Every frame of this film revolves around Whitey, even when he is off camera the audience and the characters on screen are wondering where he’ll appear and will death come along with him. It took 2.5 hours in the make up chair each day to put all the prosthetic devices on Depp’s face and head to give him the protruding forehead with the receding blonde hairline. The hand-painted, piercing, light blue contacts he wears gives him a lizard-like aura. The menacing look is topped off by a rotting front tooth. The real James Bulger never bothered to risk a dental appointment to get it fixed.













His boyhood friend John Connolly (Joel Edgerton), who became an FBI agent, enlisted Bulger as an informant to bring down the Italian Mafia. Connolly thought he could outsmart his bosses, get rid of the Italian gang and keep Bulger in check. What he didn't see coming is that Bulger used the FBI to do his dirty work while he moved in and ran Boston's underworld without opposition from both sides of the law.


Bulger is a crudely efficient criminal. He and his henchmen Kevin (Jessie Plemmons) and Steve Flemmi (Rory Cochrane) shoot and strangle without hesitation or remorse. It’s business as usual. Complicating matters even more is Bulger's brother, Billy (Benedict Cumberbatch), a State Senator and one of the most powerful politicians in Massachusetts. Did he cooperate?











Boston is a major character in this film. Some scenes were shot in surrounding decaying communities like Chelsea and Lynn, (that’s where Al  was born). There is nothing pretty to look at. The dilapidated  clapboard houses and the grimy streets add the right visual counterpart to the misery of the people we’re watching. The scenes of Miami were actually shot at Revere Beach nearby adding palm trees and turning a pizza place into a Cuban café.


We know what a Boston accent sounds like and we can tell you, Johnny Depp could pass for a native. He says he  hung out with Aerosmith guitarist Joe Perry to get the accent. He has a thick, but not outlandish “wicked bad” Boston accent. Most of the other actors produce a somewhat credible Boston sound. Benedict Cumberbatch tries his best, but he never completely loses his more refined British sound which we think weakened his performance.

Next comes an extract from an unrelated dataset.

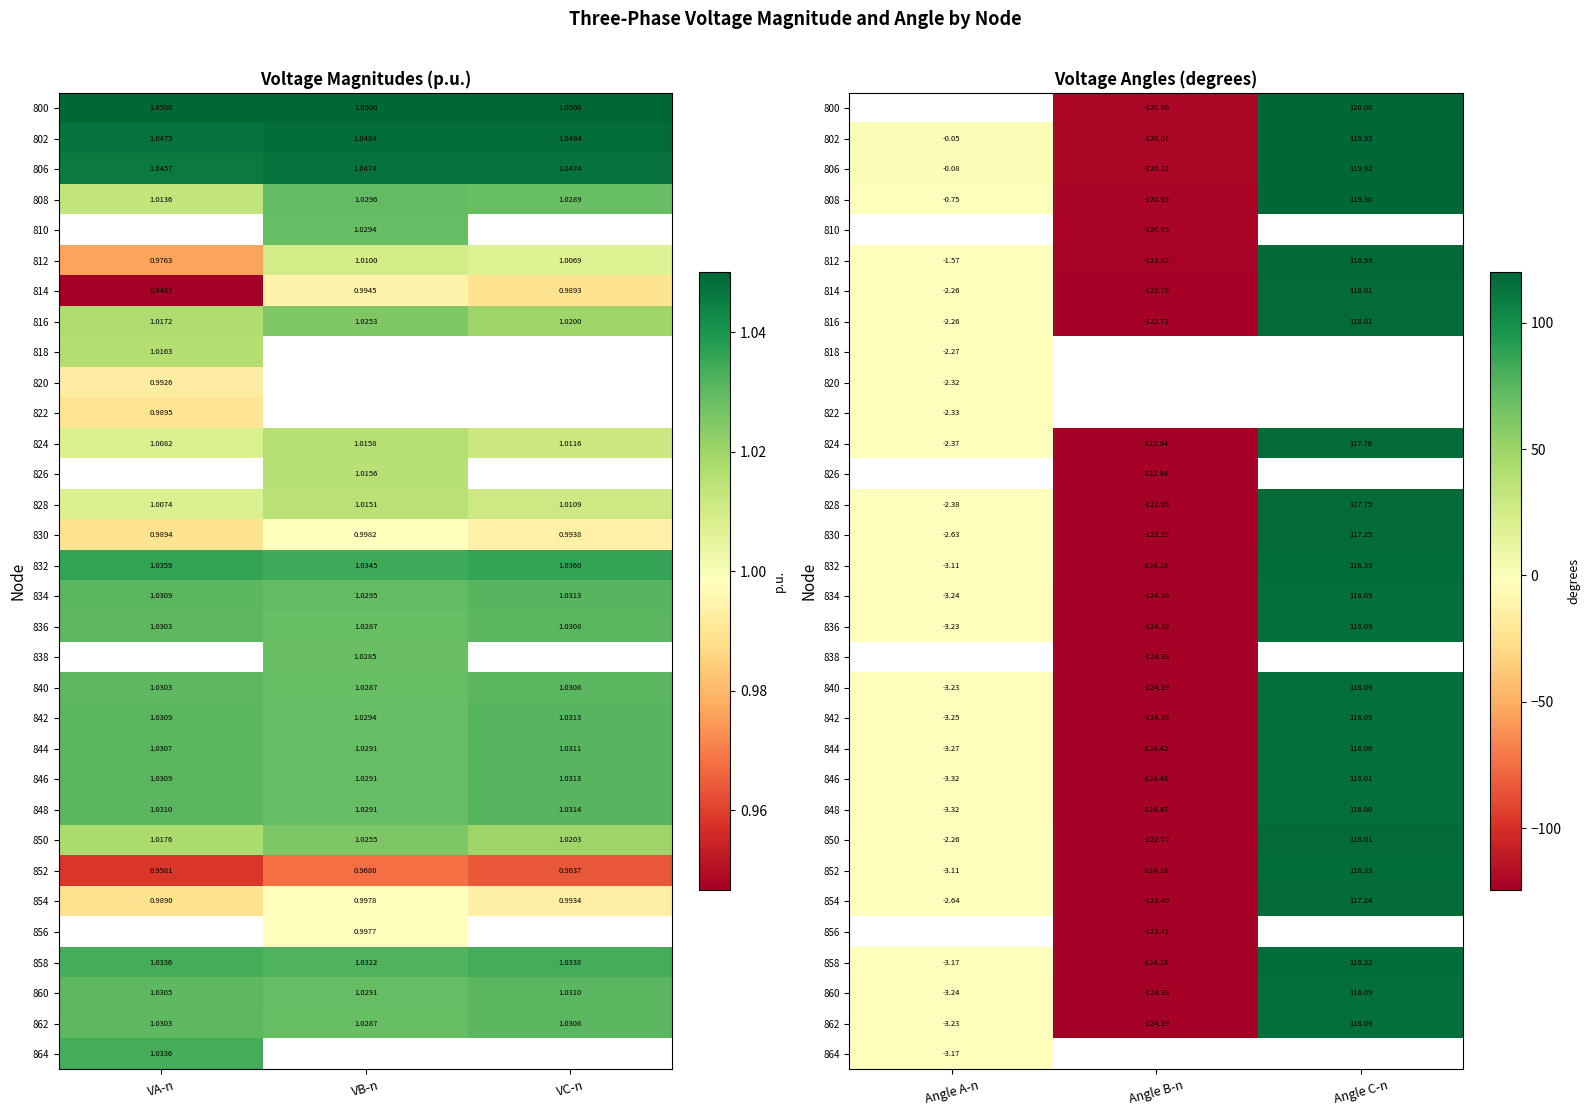

What is the maximum value for 836?

116.1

There are just a few women in this tale. Bulger was not above murdering females, but perhaps the scariest moment in the film is his encounter with Connolly’s wife Marianne, played by Julianne Nicholson. If you just read the dialogue, this might seem like an innocuous moment. But Depp’s pacing, his steady gaze and his hands touching her hair and neck was terrifying, not only for her. It’s chilling. She knew, and the audience felt, that her life was on the line at that moment. It’s a remarkable scene.

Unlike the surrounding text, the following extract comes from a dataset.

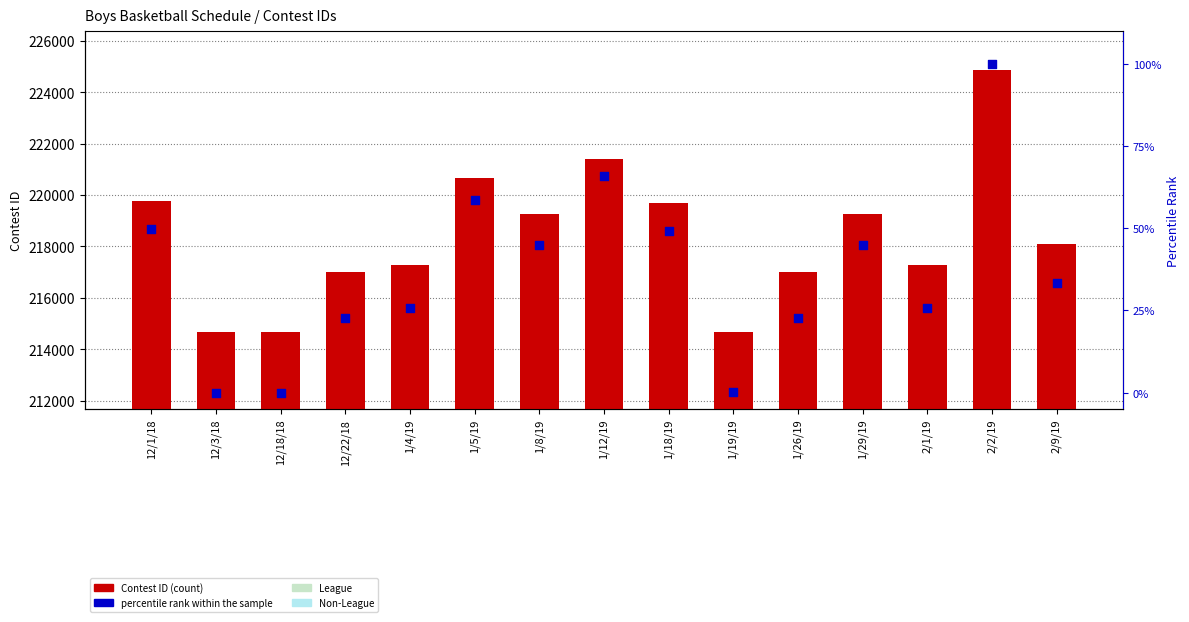

At how many categories does at least one series exceed 3?

15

Is this movie worth your bucks? Scott Cooper jams 40 years of Bulger’s life into 2 hours. (It was originally 3 but edited down for pacing). We never tired watching Johnny Depp inhabit his character, but the scenes of Edgerton screaming at his FBI colleagues to keep trusting his criminal pal became repetitive and tiresome. In fact all the FBI agents, including Charles McGuire (Kevin Bacon) and Fred Wyshak (Cory Stoll), raise the decibel level. The real Whitey Bulger who is serving his double life sentence in Maximum Security reportedly doesn’t like Depp’s portrayal, even though he hasn’t seen it. That probably means Depp nailed his subject. But there are reports that Bulger’s buddies were not fans either. Although some consulted on the project as the film was being made.


The story, the violence and the body count are not the reasons you should see Black Mass. Johnny Depp has finally found a way to let us forget his roles in Alice in Wonderland, Dark Shadows and Charlie and the Chocolate Factory. Maybe Depp’s portrayal of this villainous monster is the only thing we can thank Bulger for.  Depp truly embodies this bad dude.